Building on these methods, the NiFi 2 bootstrap command attempts normal shutdown and waits for a configurable graceful
shutdown period. If the application does not complete resource closure operations within the graceful shutdown period,
the bootstrap command initiates forced destruction of the process. Using the destroy methods on ProcessHandle
provides a common implementation that works across platforms without calling external commands.
Streamlined Process Execution
In addition to application command preparation, the NiFi bootstrap process also monitors the application process,
attempting to restart the application process in the event of an unexpected shutdown. Monitoring and conditional restart
is standard behavior for the nifi.sh start command. The nifi.sh run command starts the application process, but does
not perform monitoring. Prior to NiFi 2, the bootstrap process continued running regardless of the initialization
command.

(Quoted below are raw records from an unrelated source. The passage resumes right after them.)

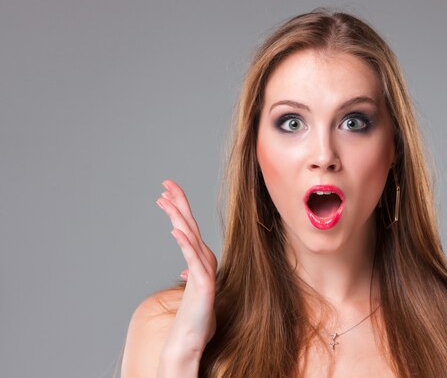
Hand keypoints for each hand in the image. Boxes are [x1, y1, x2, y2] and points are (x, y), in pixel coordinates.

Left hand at [156, 179, 216, 361]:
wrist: (192, 339)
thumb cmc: (192, 316)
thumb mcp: (191, 289)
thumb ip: (191, 275)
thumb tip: (185, 269)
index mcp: (200, 259)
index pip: (188, 227)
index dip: (178, 208)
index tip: (165, 191)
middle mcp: (204, 260)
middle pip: (190, 225)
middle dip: (178, 202)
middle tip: (166, 183)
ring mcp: (204, 271)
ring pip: (190, 237)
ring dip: (179, 217)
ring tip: (166, 200)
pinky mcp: (203, 284)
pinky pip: (193, 261)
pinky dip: (185, 244)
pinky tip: (176, 231)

NiFi 2 changed the contract between the nifi.sh script and the bootstrap process for the run command,
eliminating the need for the persistent bootstrap process.
Although the bootstrap process requires a minimal amount of memory, running more than one process in cases such as
containerized deployments is not optimal. With changes in NiFi 2, the nifi.sh run command uses bootstrap to prepare
the Java command for direct execution, allowing the operating system to manage the lifecycle of the application process.
The standard container image for NiFi 2 uses this approach to launch the application, avoiding unnecessary memory
consumption and simplifying process tracking. Combining this approach with HTTP status monitoring supports improved
resource allocation for scalable NiFi clusters.
Conclusion
Application startup and shutdown are basic operations that define the environment for the duration of system operation. Modern frameworks provide common patterns for lifecycle handling, often obviating the need for direct process control. For systems such as Apache NiFi, with support for extensible bootstrap configuration across multiple platforms, maintaining robust lifecycle management is critical to application stability. Rebuilding on the foundation of Java 21 enabled NiFi 2 to eliminate historical workarounds, reduce external dependencies, maintain core capabilities, and introduce standardized status monitoring. Although less visible than other improvements, the refreshed bootstrap implementation highlights the value of revisiting historical approaches and adapting to current alternatives.